Hayes shoots Amber a look, tense and tight. “I told you this was too much for today.”
“She’ll be fine.” Amber waves him off. “She’s tough. She can handle it.”
“Handle what?” I bite out. “Just say it already.”
There’s a beat. Then Hayes exhales slowly, carefully.
“Your father wasn’t mortal, Al. He was a Titan.”

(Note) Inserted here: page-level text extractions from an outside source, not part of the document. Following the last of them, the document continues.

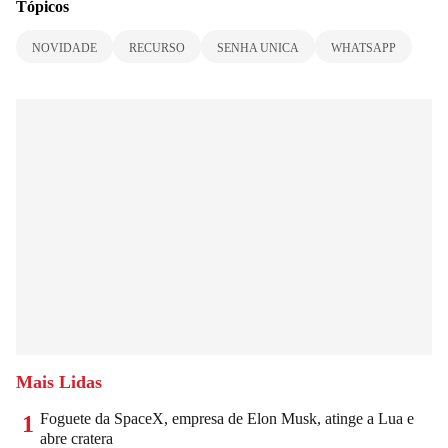
Tópicos
NOVIDADE
RECURSO
SENHA UNICA
WHATSAPP
Mais Lidas
Foguete da SpaceX, empresa de Elon Musk, atinge a Lua e
1
abre cratera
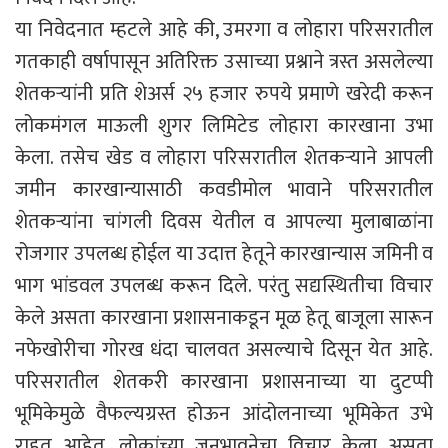
या निवेदनात म्हटले आहे की, उमरगा व लोहारा परिसरातील
गतकाही वर्षापासून अतिरिक्त उसाच्या प्रश्नाने त्रस्त असलेल्या
शेतकऱ्यांनी प्रति शेअर्स २५ हजार रुपये प्रमाणे खरेदी करून
लोकमंगल माऊली शुगर लिमिटेड लोहारा कारखाना उभा
केला. तसेच खेड व लोहारा परिसरातील शेतकऱ्याने आपली
जमीन कारखान्यासाठी कवडीमोल भावाने परिसरातील
शेतकऱ्यांना चांगली दिवस येतील व आपल्या मुलाबाळांना
रोजगार उपलब्ध होईल या उदात्त हेतूने कारखान्यास जमिनी व
भाग भांडवल उपलब्ध करून दिले. परंतु सद्यस्थितीचा विचार
केले असता कारखाना प्रशासनाकडून मूळ हेतू बाजूला सारून
नफेखोरीचा गोरख धंदा चालवत असल्याचे दिसून येत आहे.
परिसरातील शेतकरी कारखाना प्रशासनाच्या या दुटप्पी
भूमिकेमुळे वैफल्यग्रस्त होऊन आंदोलनाच्या भूमिकेत उभे
राहत आहेत. लोकांच्या जनभावनेचा विचार केला असता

My chest locks up, my lungs straining as if all the air’s been vacuumed out of the room.
A Titan?
Not a deadbeat. Not some coward who abandoned us. A literal Titan god. Just like Mom always said.
All those times I thought she’d lost it, spinning stories about gods and magic and bloodlines. I chalked it up to grief. Delusion. But she was telling the truth this whole time. And Hayes—
He let me believe she was crazy.
“How could you?” I whisper. “You let me think my mom was sick. That there was something wrong with her—”
“I’m so sorry,” he says, his voice thick with guilt.
“You knew how scared I was. And you said nothing?”
His hands fall uselessly to his sides. He doesn’t deny it.
“I couldn’t tell you until you were here, in the Underworld—safe. There were rules…”
He uses that fucking word again—rules—like it somehow excuses everything he’s done. It makes me want to explode.
“That’s bullshit! You care more about your precious rules than you care about me!”
His head snaps up, eyes dark with something primal and brutal.
“They would’ve killed you!” he roars. “Zeus. Poseidon. If they found out you knew, they’d have wiped you off the planet without blinking!”
I freeze, the force of his words hitting like a slap. But Hayes isn’t done.
“That’s why I didn’t tell you,” he continues, his voice trembling with emotion.
“I’m sorry you’re mad. I’m sorry even if you hate me now.
But I wasn’t going to gamble with your life.
” He takes a step forward, energy crackling off him.
“I know you don’t like how things are. I don’t like them much either,” he says.
“But don’t you ever fucking say I don’t care. ”
My breath catches as the anger in me dies, doused by his confession like water on flame. As much as I want to hold onto the rage, to keep railing against all the ways I’ve been wronged, I can’t. Because his words—the raw fear in his voice, the look on his face—I can tell he means it.
Every single word.
I still don’t know why he told her first, but I believe him when he says it wasn’t out of distrust. It’s painfully clear he was terrified for me.